AIM OF THE EXERCISE ▸
Everything from the top of the data below through the line with "[252,540,260,548] - -> (213, 525) none" should be duplicated exactly, and nothing past it.

= Beginning of Section =

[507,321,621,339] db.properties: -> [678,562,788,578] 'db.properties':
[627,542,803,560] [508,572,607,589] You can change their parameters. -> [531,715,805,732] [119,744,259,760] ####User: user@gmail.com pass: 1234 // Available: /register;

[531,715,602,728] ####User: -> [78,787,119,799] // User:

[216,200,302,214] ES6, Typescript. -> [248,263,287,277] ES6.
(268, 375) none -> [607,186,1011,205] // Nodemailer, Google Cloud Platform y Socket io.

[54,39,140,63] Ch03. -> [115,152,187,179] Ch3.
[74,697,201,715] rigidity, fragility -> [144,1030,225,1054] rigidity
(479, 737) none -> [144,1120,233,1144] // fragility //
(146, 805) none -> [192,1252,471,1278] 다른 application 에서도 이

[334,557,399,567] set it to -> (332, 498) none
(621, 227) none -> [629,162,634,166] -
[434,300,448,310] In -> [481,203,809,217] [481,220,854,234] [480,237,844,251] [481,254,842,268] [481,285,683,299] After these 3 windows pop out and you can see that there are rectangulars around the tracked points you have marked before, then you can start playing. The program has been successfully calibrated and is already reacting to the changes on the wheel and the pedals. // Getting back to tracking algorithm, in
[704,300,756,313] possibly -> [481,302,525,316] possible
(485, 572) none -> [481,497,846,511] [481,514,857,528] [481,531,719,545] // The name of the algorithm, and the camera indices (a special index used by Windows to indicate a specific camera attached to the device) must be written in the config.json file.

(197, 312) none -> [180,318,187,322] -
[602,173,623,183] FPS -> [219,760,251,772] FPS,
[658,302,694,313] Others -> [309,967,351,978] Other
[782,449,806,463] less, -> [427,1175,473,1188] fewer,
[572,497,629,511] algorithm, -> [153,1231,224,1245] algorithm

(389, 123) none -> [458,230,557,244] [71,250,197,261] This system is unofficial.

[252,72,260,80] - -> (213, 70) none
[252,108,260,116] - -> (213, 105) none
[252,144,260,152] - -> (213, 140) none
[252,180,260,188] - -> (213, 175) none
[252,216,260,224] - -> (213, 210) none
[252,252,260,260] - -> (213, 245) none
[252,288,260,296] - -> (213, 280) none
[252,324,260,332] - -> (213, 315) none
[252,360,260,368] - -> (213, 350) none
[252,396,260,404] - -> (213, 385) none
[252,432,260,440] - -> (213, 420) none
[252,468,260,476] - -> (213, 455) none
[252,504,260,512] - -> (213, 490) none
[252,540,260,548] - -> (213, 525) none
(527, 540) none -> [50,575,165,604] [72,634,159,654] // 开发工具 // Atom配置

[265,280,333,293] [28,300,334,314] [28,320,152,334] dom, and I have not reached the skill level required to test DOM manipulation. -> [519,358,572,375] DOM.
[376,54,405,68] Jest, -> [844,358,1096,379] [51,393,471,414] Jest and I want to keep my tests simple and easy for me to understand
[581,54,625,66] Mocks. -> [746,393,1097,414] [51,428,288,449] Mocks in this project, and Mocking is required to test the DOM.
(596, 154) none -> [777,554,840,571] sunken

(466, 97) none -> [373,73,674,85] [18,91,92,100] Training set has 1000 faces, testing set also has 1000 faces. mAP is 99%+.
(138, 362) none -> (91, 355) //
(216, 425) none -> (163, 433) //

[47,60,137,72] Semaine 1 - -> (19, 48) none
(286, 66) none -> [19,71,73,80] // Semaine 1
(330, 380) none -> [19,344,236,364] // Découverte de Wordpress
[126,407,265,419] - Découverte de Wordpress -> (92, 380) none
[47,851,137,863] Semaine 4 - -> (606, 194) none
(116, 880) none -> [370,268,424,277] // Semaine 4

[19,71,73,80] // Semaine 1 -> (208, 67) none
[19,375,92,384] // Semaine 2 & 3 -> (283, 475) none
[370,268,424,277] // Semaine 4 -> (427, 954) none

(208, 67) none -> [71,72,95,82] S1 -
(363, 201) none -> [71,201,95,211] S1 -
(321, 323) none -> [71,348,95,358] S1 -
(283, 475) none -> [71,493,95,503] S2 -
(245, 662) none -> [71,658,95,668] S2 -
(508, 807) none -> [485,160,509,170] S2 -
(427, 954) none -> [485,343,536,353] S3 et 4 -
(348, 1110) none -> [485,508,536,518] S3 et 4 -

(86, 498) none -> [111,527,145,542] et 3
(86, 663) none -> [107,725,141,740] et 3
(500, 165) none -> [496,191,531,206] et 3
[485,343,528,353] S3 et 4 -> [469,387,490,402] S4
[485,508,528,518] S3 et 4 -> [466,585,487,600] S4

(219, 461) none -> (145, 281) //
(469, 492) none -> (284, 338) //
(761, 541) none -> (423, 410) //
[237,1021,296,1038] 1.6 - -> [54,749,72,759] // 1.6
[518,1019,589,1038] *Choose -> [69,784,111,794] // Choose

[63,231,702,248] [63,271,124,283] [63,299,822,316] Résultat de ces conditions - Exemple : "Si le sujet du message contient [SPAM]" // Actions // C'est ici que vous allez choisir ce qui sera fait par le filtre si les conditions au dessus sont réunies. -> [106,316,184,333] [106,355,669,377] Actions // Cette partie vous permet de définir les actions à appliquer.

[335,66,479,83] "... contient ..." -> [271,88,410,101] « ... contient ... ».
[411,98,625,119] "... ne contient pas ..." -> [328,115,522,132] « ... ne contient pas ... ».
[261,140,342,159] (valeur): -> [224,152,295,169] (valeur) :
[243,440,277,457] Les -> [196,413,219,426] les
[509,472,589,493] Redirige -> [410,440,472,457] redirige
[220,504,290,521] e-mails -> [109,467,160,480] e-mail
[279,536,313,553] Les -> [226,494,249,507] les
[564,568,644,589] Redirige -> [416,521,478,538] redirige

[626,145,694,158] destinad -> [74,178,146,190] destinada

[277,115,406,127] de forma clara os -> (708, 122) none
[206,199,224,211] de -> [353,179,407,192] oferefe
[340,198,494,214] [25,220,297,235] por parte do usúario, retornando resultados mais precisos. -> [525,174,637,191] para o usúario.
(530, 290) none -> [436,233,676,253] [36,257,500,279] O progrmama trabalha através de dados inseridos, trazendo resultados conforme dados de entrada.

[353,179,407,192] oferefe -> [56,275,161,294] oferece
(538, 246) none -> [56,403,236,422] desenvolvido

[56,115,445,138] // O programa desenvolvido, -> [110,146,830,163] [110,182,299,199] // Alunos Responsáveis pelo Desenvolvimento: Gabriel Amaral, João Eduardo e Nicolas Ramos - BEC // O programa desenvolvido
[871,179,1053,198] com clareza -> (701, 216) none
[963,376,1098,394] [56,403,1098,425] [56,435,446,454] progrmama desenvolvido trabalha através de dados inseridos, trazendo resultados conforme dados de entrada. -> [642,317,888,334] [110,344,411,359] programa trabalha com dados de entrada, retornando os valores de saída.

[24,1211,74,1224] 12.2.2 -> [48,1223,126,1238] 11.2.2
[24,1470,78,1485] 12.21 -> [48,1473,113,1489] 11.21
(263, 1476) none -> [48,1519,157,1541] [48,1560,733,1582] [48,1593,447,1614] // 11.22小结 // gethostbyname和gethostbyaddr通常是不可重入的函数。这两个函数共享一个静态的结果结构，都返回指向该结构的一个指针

= End of Section =

RESULT FOR THIS EXERCISE ▸
[507,321,621,339] db.properties: -> [678,562,788,578] 'db.properties':
[627,542,803,560] [508,572,607,589] You can change their parameters. -> [531,715,805,732] [119,744,259,760] ####User: user@gmail.com pass: 1234 // Available: /register;

[531,715,602,728] ####User: -> [78,787,119,799] // User:

[216,200,302,214] ES6, Typescript. -> [248,263,287,277] ES6.
(268, 375) none -> [607,186,1011,205] // Nodemailer, Google Cloud Platform y Socket io.

[54,39,140,63] Ch03. -> [115,152,187,179] Ch3.
[74,697,201,715] rigidity, fragility -> [144,1030,225,1054] rigidity
(479, 737) none -> [144,1120,233,1144] // fragility //
(146, 805) none -> [192,1252,471,1278] 다른 application 에서도 이

[334,557,399,567] set it to -> (332, 498) none
(621, 227) none -> [629,162,634,166] -
[434,300,448,310] In -> [481,203,809,217] [481,220,854,234] [480,237,844,251] [481,254,842,268] [481,285,683,299] After these 3 windows pop out and you can see that there are rectangulars around the tracked points you have marked before, then you can start playing. The program has been successfully calibrated and is already reacting to the changes on the wheel and the pedals. // Getting back to tracking algorithm, in
[704,300,756,313] possibly -> [481,302,525,316] possible
(485, 572) none -> [481,497,846,511] [481,514,857,528] [481,531,719,545] // The name of the algorithm, and the camera indices (a special index used by Windows to indicate a specific camera attached to the device) must be written in the config.json file.

(197, 312) none -> [180,318,187,322] -
[602,173,623,183] FPS -> [219,760,251,772] FPS,
[658,302,694,313] Others -> [309,967,351,978] Other
[782,449,806,463] less, -> [427,1175,473,1188] fewer,
[572,497,629,511] algorithm, -> [153,1231,224,1245] algorithm

(389, 123) none -> [458,230,557,244] [71,250,197,261] This system is unofficial.

[252,72,260,80] - -> (213, 70) none
[252,108,260,116] - -> (213, 105) none
[252,144,260,152] - -> (213, 140) none
[252,180,260,188] - -> (213, 175) none
[252,216,260,224] - -> (213, 210) none
[252,252,260,260] - -> (213, 245) none
[252,288,260,296] - -> (213, 280) none
[252,324,260,332] - -> (213, 315) none
[252,360,260,368] - -> (213, 350) none
[252,396,260,404] - -> (213, 385) none
[252,432,260,440] - -> (213, 420) none
[252,468,260,476] - -> (213, 455) none
[252,504,260,512] - -> (213, 490) none
[252,540,260,548] - -> (213, 525) none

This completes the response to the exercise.